Second chances, explicit communication, and sourcing from rocket boosters
The hosts talk with Rosella about how the interview is a second-chance discussion, CuteCircuit being London based, her partner Ryan Genz and CuteCircuit’s 2004 genesis, garments that can communicate over distance while looking amazing and being soft to touch, and fabrics that change colors. The idea behind the brand at the start inventing something that didn’t exist, moving to explicit communications, a second skin empowered with digital aspects that extends the power of communication, the creative value and inspiration of traveling and international experiences, and sourcing in Italy. RoHS compliance, laser cutting machines, and why the innovative brand waited for a 3D printer. Sourcing from rocket boosters, the patent portfolio, and new methods for creating garments with electronics that can be washed.
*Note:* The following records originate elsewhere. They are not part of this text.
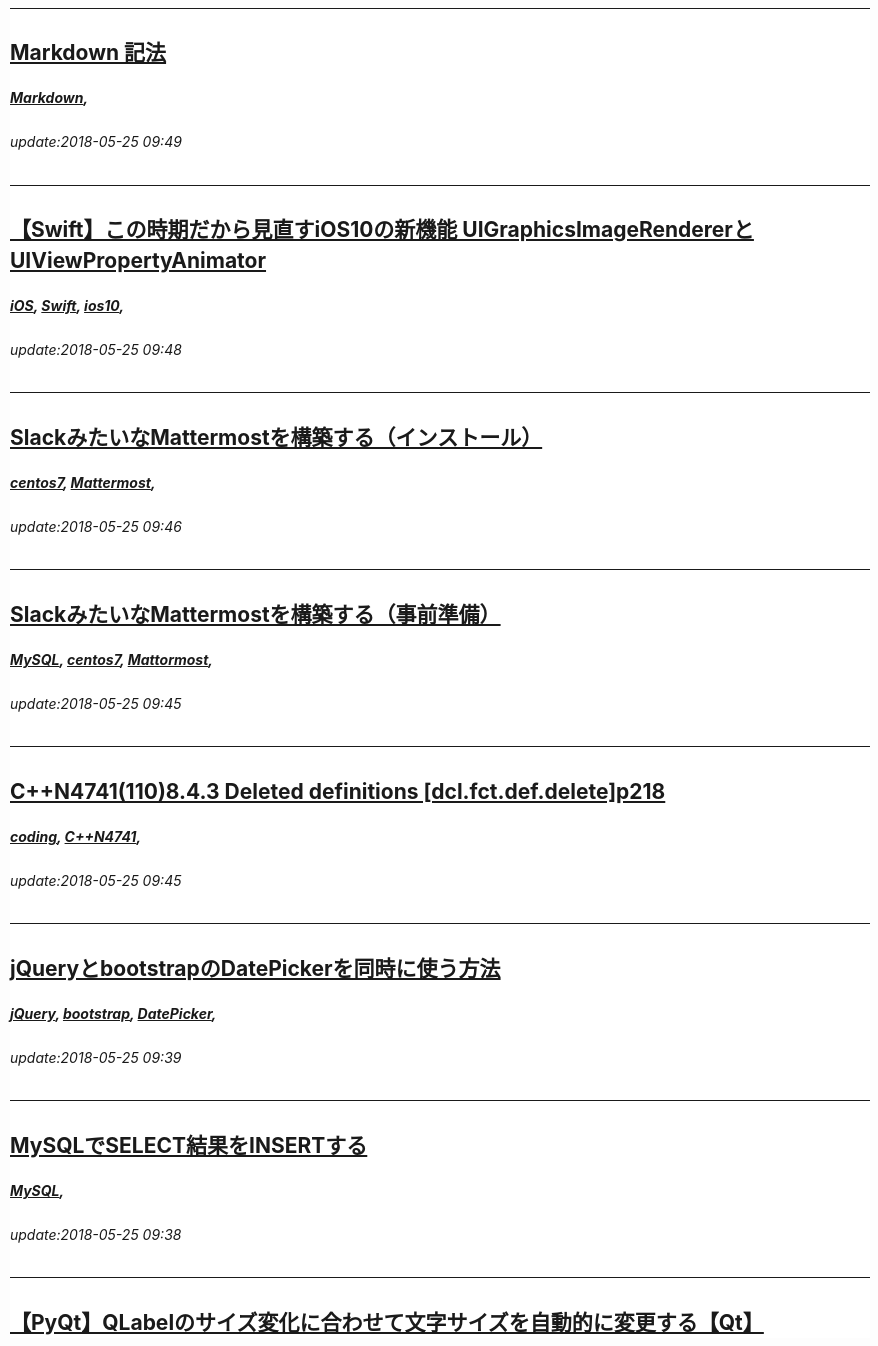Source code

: 
---
## [Markdown 記法](https://qiita.com/marupeke/items/c05843bbcba4dd77d0e6)
##### [Markdown](https://qiita.com/tags/Markdown), 
###### update:2018-05-25 09:49
---
## [【Swift】この時期だから見直すiOS10の新機能 UIGraphicsImageRendererとUIViewPropertyAnimator](https://qiita.com/sztk1209/items/26d8c238e7055c523f80)
##### [iOS](https://qiita.com/tags/iOS), [Swift](https://qiita.com/tags/Swift), [ios10](https://qiita.com/tags/ios10), 
###### update:2018-05-25 09:48
---
## [SlackみたいなMattermostを構築する（インストール）](https://qiita.com/takiyama/items/366b9070f515f8f0e33b)
##### [centos7](https://qiita.com/tags/centos7), [Mattermost](https://qiita.com/tags/Mattermost), 
###### update:2018-05-25 09:46
---
## [SlackみたいなMattermostを構築する（事前準備）](https://qiita.com/takiyama/items/d8d761bfd9e4d3c21600)
##### [MySQL](https://qiita.com/tags/MySQL), [centos7](https://qiita.com/tags/centos7), [Mattormost](https://qiita.com/tags/Mattormost), 
###### update:2018-05-25 09:45
---
## [C++N4741(110)8.4.3 Deleted definitions [dcl.fct.def.delete]p218](https://qiita.com/kaizen_nagoya/items/c478bf637d96d136672b)
##### [coding](https://qiita.com/tags/coding), [C++N4741](https://qiita.com/tags/C++N4741), 
###### update:2018-05-25 09:45
---
## [jQueryとbootstrapのDatePickerを同時に使う方法](https://qiita.com/roolneko/items/294c88209f6044e54259)
##### [jQuery](https://qiita.com/tags/jQuery), [bootstrap](https://qiita.com/tags/bootstrap), [DatePicker](https://qiita.com/tags/DatePicker), 
###### update:2018-05-25 09:39
---
## [MySQLでSELECT結果をINSERTする](https://qiita.com/setouchi/items/34e3d54fa151cd1ff073)
##### [MySQL](https://qiita.com/tags/MySQL), 
###### update:2018-05-25 09:38
---
## [【PyQt】QLabelのサイズ変化に合わせて文字サイズを自動的に変更する【Qt】](https://qiita.com/marksard/items/7afeb3ab3ffa61ae8d27)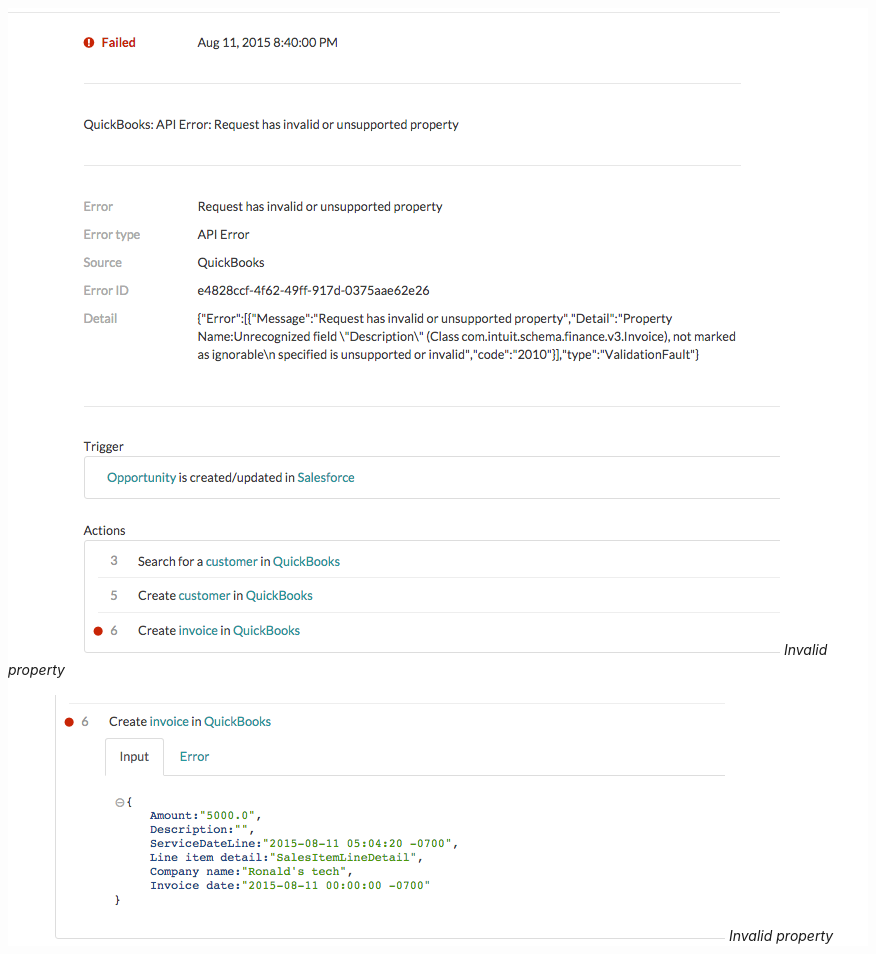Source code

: ![Error](/assets/images/connectors/quick-books/error.png)
*Invalid property*

![Error](/assets/images/connectors/quick-books/error-3.png)
*Invalid property*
A jacket that lights up, the Sound Shirt, and changes in manufacturing
How Rosella’s top and jacket light up with programming on an app with any pattern, including a UV Index sensor and barometric sensor, designing interactive fashion for airline flight attendants and ground crew to increase safety and efficiency, special projects in music and celebrities, a Sound Shirt for the deaf that feels music on the body, the most futuristic thing you can put on your body, how manufacturing processes have changed, the future of microelectronics placed directly into fibers, electronic inks, thermochromic and conductive inks, and stretchable sensors.
The sci-fi dream, feeling your own fashion, and Barbie’s wedding gown
The big sci-fi dream connecting people to understand each other, the fine details of interaction, and empowering the wearer and feeling your own fashion. Off the Grid reveals a shocking wedding gown for Barbie, a coffee slushie, and unexpected responses.